Required work:
- 1) Answer these questions about the thread on learning machine learning:
(a) What did the commenter who struggled with imposter syndrome say finally showed them that ML is like any other engineering topic?
(b) Besides motivation and patience, what quality does the commenter who is ABD say you need?
(c) What does that same commenter tell students about math when teaching ML?
- 2) Continue the thread on learning machine learning from its last comment.

═══ Passage for review ═══

I don’t think I agree because it’s like saying accounting is just elementary level addition, subtraction and multiplication. But elementary school kids can’t do accounting.
DL requires a certain degree of mathematical maturity to grasp.
For me the hardest part of learning ML was getting over imposter syndrome. It felt like I needed a PhD and hardcore math skills. That’s what made me so hesitant in learning it. I thought: there’s already so many people much more smarter and advanced for me. Why even bother?
It wasn’t until I was “forced” to learn it to solve a problem I was facing, that I realized ML is just like any other engineering topic - whether it’s devops or data engineering. You just need motivation, some patience and ideally a project/problem that you can solve while learning all this stuff.
> For me the hardest part of learning ML was getting over imposter syndrome. It felt like I needed a PhD and hardcore math skills
ABD (all but PhD dissertation) here with strong math skills. I get the imposter syndrome, but let me absolutely assure you that the community at large does not have strong math skills. I routinely talk to people doing diffusion research that don't know what covariance is or pdf. People from top ranked schools, with high paper counts and high citation counts. Expertise is often more narrow than it appears. That's okay, as long as we're honest about it.
Don't get me wrong, I wish there was more math involved and efforts were more serious. But they aren't. The space is very noisy and little is being done to clean it up (there are some, and I do appreciate those efforts). I'll add that there's one thing more that you need besides motivation and patience: perseverance. ML systems are hard to debug and difficult to evaluate (maybe not for papers, but absolutely for systems that work in the real world). It's okay to not get things perfectly and it is totally okay to not have a model with decent generalization, but context is always important and part of the debugging process is trying to trace these down (which is difficult because you need to do more abstract versions of what is analogous to the silly or random inputs being passed to code). Detecting overfitting is often quite hard and honestly sometimes it is even desirable (GPT being overfit makes it great for information retrieval!).
Also, something I tell my students when I teach ML: you don't need math to train good models, but you do need math to know why your models are wrong. So I highly encourage math, but don't let that stop you from getting started. You can also just have a math heavy person on your team and get many benefits that way.
Also, like most topics, there are multiple levels of understanding, and you generally don't have to reach the deepest layers to be somewhat productive.
One difference from other engineering topics is ML brings a hope that it will solve itself. You make a plan, you implement it, you train the model for days, the problem is not yet solved, but if you let it train a little longer maybe it will be?

═══ The data ═══

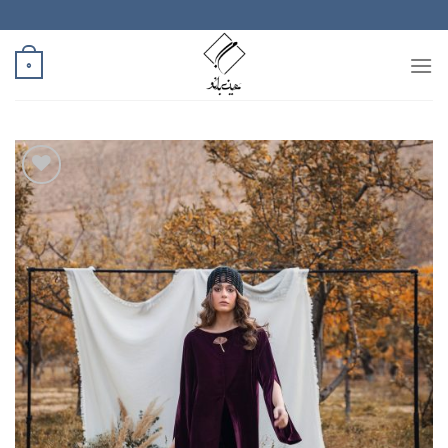
رش
ه
حتوا
0
افزودن
به
علاقه
مندی
ها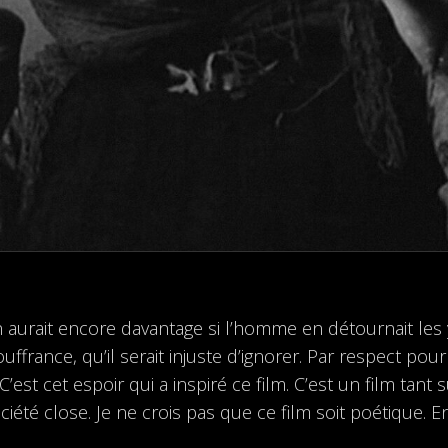
en aurait encore davantage si l’homme en détournait les 
souffrance, qu’il serait injuste d’ignorer. Par respect p
C’est cet espoir qui a inspiré ce film. C’est un film tant 
ciété close. Je ne crois pas que ce film soit poétique. 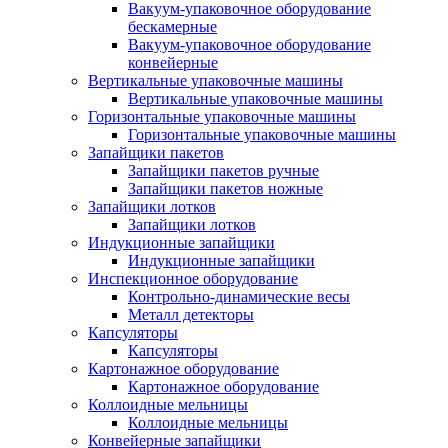
Вакуум-упаковочное оборудование
беcкамерные
Вакуум-упаковочное оборудование
конвейерные
Вертикальные упаковочные машины
Вертикальные упаковочные машины
Горизонтальные упаковочные машины
Горизонтальные упаковочные машины
Запайщики пакетов
Запайщики пакетов ручные
Запайщики пакетов ножные
Запайщики лотков
Запайщики лотков
Индукционные запайщики
Индукционные запайщики
Инспекционное оборудование
Контрольно-динамические весы
Металл детекторы
Капсуляторы
Капсуляторы
Картонажное оборудование
Картонажное оборудование
Коллоидные мельницы
Коллоидные мельницы
Конвейерные запайщики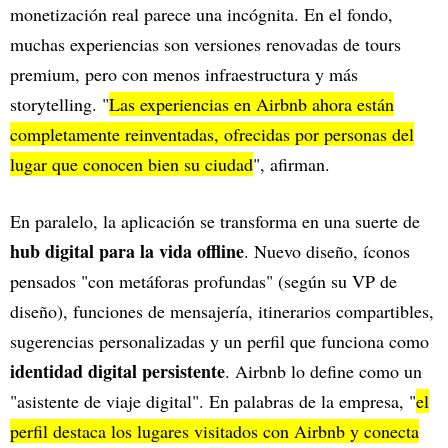
monetización real parece una incógnita. En el fondo,
muchas experiencias son versiones renovadas de tours
premium, pero con menos infraestructura y más
storytelling. "
Las experiencias en Airbnb ahora están
completamente reinventadas, ofrecidas por personas del
lugar que conocen bien su ciudad
", afirman.
En paralelo, la aplicación se transforma en una suerte de
hub digital para la vida offline
. Nuevo diseño, íconos
pensados "con metáforas profundas" (según su VP de
diseño), funciones de mensajería, itinerarios compartibles,
sugerencias personalizadas y un perfil que funciona como
identidad digital persistente
. Airbnb lo define como un
"asistente de viaje digital". En palabras de la empresa, "
el
perfil destaca los lugares visitados con Airbnb y conecta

═══

Responses in order:
- 1)
(a) Being "forced" to learn it to solve a problem they were facing.
(b) Perseverance.
(c) You don't need math to train good models, but you do need math to know why your models are wrong.

- 2)
> It felt like I needed a PhD and hardcore math skills
I don't know if this helps more or make it worse. But I have both and getting the same feelings all the time. But basically you just need good statistics and linear algebra knowledge, and you will be fine (on the math side).
> there’s already so many people much more smarter and advanced for me. Why even bother?
That's the very definition of imposter syndrome put in a very good way. But you can ask the same for everything, not only ML. kudos on getting through it, though.
99% of the time people say linear algebra is required for something, they mean knowledge basic operations and properties of tensors more than actual "algebra". I found this when doing computer graphics. Is that true as well here?
> they mean knowledge basic operations and properties of tensors more than actual "algebra".
You're actually describing linear algebra. A core topic is system of equations. You might see a 2-Tensor (matrix) like Ax := [[a,b],[c,d]].[x,y] and you could write it as f = ax + by; g = cx + dy. Often dimensions are implicit so it may not look like this, but it is. But that's a big part of what it is about (there's a whole lot more btw). You're absolutely using linear algebra frequently in graphics. Euler angles are a good example, you're just probably not writing them in matrix/tensor form. You will even get a tiny bit of exposure to {field,group} theory/abstract algebra via quaternions.
In ML I'd say it is very similar. The typical researcher is going to have about the same math skills as the typical person studying graphics (I actually started my PhD in HPC graphics). But, and this holds for both domains, having a deeper math understanding only helps. It makes things easier to debug, gives you a better understanding of what the systems are doing, and gives you a lot of tools to solve many problems. I wouldn't ever use math as a strong barrier to entry, but I feel many get complacent with their skill level and we have been discouraging this myth that math doesn't help. Without a doubt, it does.
A tiny bit more. Once in a while someone does something elegant with eigenvalues, and Transformers represent their "thoughts" in a very LinAlg way (a linear combination of orthonormal basis vectors in a very high dimension) that was very hard for the only person with no LinAlg background in my study group to grok.
Basic operations and properties of tensors are exactly what is taught in linear algebra, in addition to (in my experience) more accessible proofs. More or less through singular value decomposition and/or least squares.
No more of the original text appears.